WORK TASK: Every entry is to be copied exactly as written, and the pictures are to be skipped.

GIVEN DATA:
===
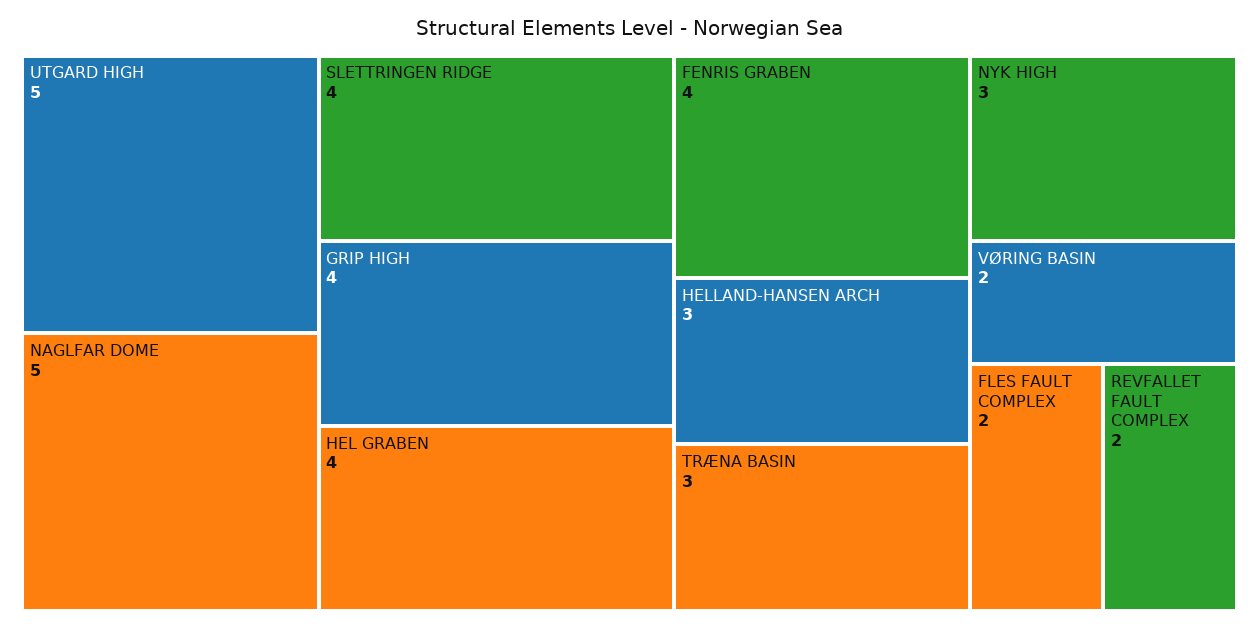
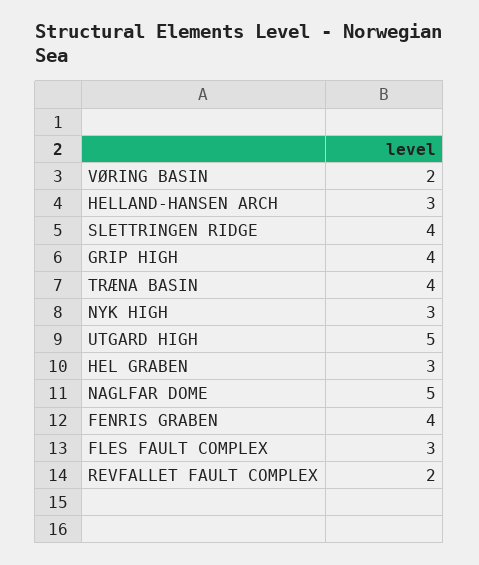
  {
    "UTGARD HIGH": 5,
    "NAGLFAR DOME": 5,
    "SLETTRINGEN RIDGE": 4,
    "GRIP HIGH": 4,
-   "HEL GRABEN": 4,
+   "HEL GRABEN": 3,
    "FENRIS GRABEN": 4,
    "HELLAND-HANSEN ARCH": 3,
-   "TRÆNA BASIN": 3,
+   "TRÆNA BASIN": 4,
    "NYK HIGH": 3,
    "VØRING BASIN": 2,
-   "FLES FAULT COMPLEX": 2,
+   "FLES FAULT COMPLEX": 3,
    "REVFALLET FAULT COMPLEX": 2
  }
===
EXERCISE RESULT:
  {
    "UTGARD HIGH": 5,
    "NAGLFAR DOME": 5,
    "SLETTRINGEN RIDGE": 4,
    "GRIP HIGH": 4,
-   "HEL GRABEN": 4,
+   "HEL GRABEN": 3,
    "FENRIS GRABEN": 4,
    "HELLAND-HANSEN ARCH": 3,
-   "TRÆNA BASIN": 3,
+   "TRÆNA BASIN": 4,
    "NYK HIGH": 3,
    "VØRING BASIN": 2,
-   "FLES FAULT COMPLEX": 2,
+   "FLES FAULT COMPLEX": 3,
    "REVFALLET FAULT COMPLEX": 2
  }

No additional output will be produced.